Director Tatiana Mallarino (that's his wife) has been in quarantine with Phillips, and directs by watching the work on a monitor as if on a movie set.

New York City’s famed sleight of hand master, Steve Cuiffo has been training Phillips over Skype in various magic tricks designed especially for Zoo Motel and the Spanish/Ukrainian dancing team of Fernando and Katya have been sending choreographies for Phillips via Instagram from Madrid.

Phillips describes how "Zoo Motel" came about.

“I was directing a show about the climate crisis, and in fact, pandemics in Madrid in February of 2020, and in trying to get back to the Americas, my flight had to stop in Iceland where we stayed for a night in this quite odd motel. I took many notes on the motel stationary, just as the world was about to change, and they became this project. Thus the idea behind the show is to play with large scale ideas from the confines of a small motel room. The room itself is a portal, a place in which planes have suddenly stopped, passports invalid and time stands still, and from that, something new and magical fights to emerge."
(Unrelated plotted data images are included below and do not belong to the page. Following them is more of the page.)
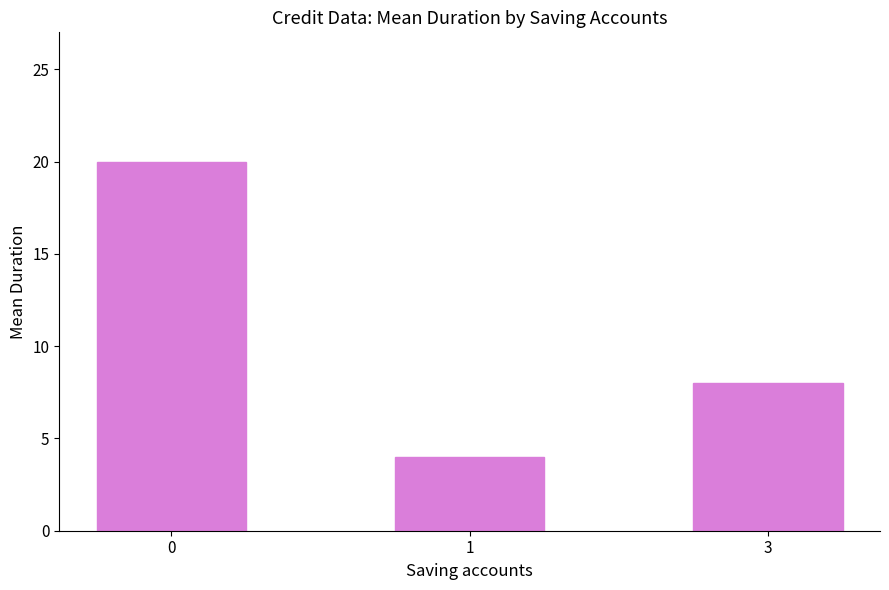

List the labels in order of value, largest first.

0, 3, 1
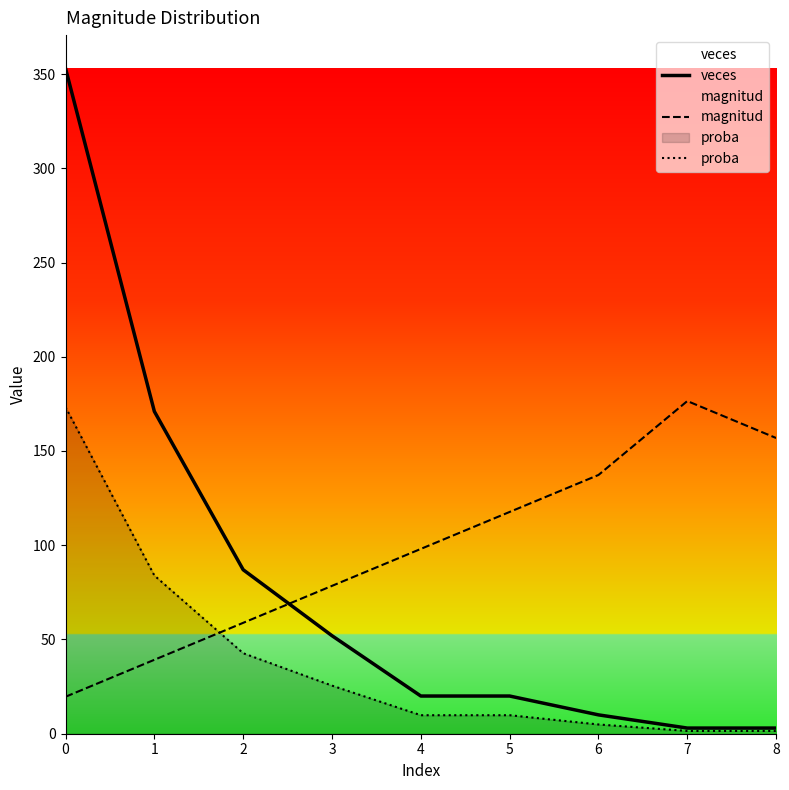

At how many categories does at least one series exceed 341?

1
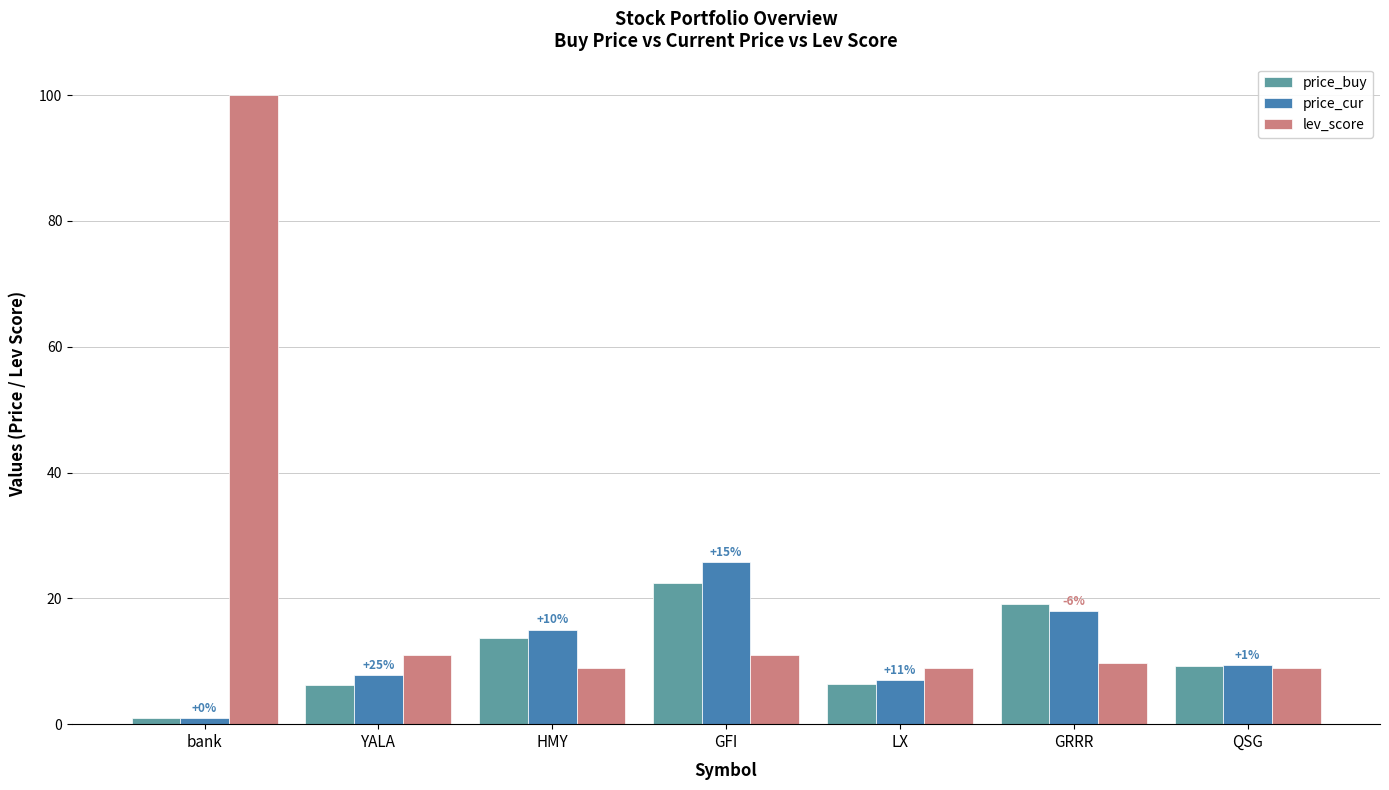

What is the difference between the second highest and minimum values in the lev_score series?

2.0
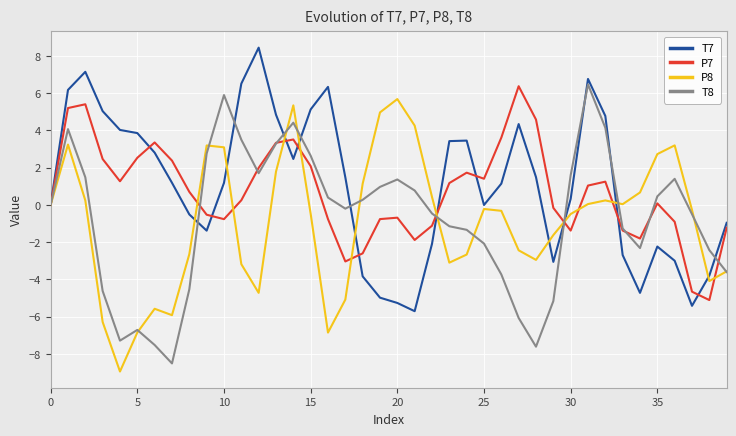

Which series has the largest total across all categories?

T7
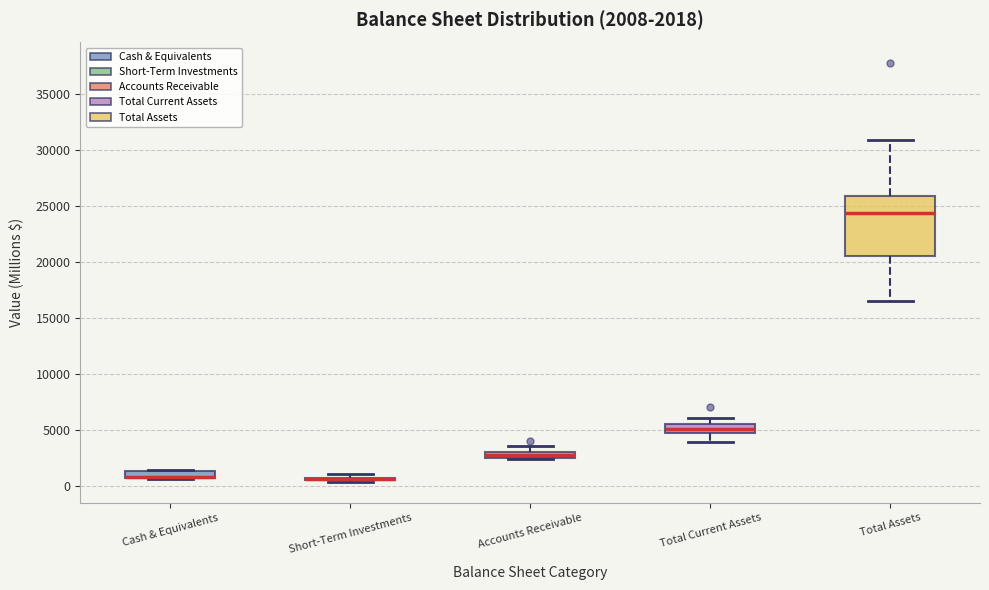

Which box is the tallest, from its lower edge to its upper edge?

Total Assets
Phillips says that "Zoo Motel" feels and flows like a live movie, "yet it has the intimacy and rough magic of a theater work."

Photographer:

Zoo Motel is the third collaboration between Phillips and Miami Light Project.

In 2015, "17 Border Crossings" was presented at The Light Box at Goldman Warehouse and in 2019, the world premiere of "Inflatable Space" was commissioned and presented at the historic Colony Theatre in Miami Beach, Florida.

 

ZOO MOTEL

 

  • Regular performances begin Sept. 28, and run at 8 p.m. Thursday through Sundays through Oct. 25.  Tickets are $35 per household and available online at www.zoomotel.org. No fees apply. Running time is 63 minutes with no intermission.

Given the unique nature and logistics of this production, it is ideal to have a printer and print materials before the show. An email will be sent with a “ZOO MOTEL WELCOME PACK” PDF, specifically designed by artist Steven Dufala, to be printed and prepared before the show.